TEXT
Manuela and her family
Pregnancy Justice, working with the Reproductive Justice Clinic at NYU School of Law, submitted an amicus curiae brief in the case of Manuela and her family to the Inter-American Commission on Human Rights. In February 2008, a woman identified as Manuela went to a hospital in El Salvador after experiencing an obstetric emergency at home. At the hospital, the police were contacted because of El Salvador’s total ban on abortion, Manuela and her family were interrogated , and Manuela was charged, convicted, and sentenced to 30 years in prison for aggravated murder based upon the claim that she had actually had an abortion. In 2010, while incarcerated, Manuela died. The Center for Reproductive Rights and La Agrupación por la Despenalización del Aborto filed a petition with the Inter-American Commission asserting that El Salvador violated the human rights of Manuela and her family.

INFORMATION SUPPLIED
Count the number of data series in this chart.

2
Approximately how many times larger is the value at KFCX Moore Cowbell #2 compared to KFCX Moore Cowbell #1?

TASK TO COMPLETE
Pick up the text about Manuela and her family after its last sentence and keep writing.

SOLVED EXERCISE
This case presents a disturbing example of how anti-abortion laws reach women like Manuela who have no intention of ending their pregnancies. Pregnancy Justice’s amicus brief examines how El Salvador has failed to meet its international obligations to ensure the rights to health, dignity, and privacy for pregnant women, and how the abortion ban discriminates against already marginalized populations, including those who live in poverty and lack access to education and health care. The brief urges the Commission to hold the Salvadoran government accountable for inserting law enforcement into medical settings and prosecuting women for pregnancy outcomes while failing to provide adequate health care and education to it's people.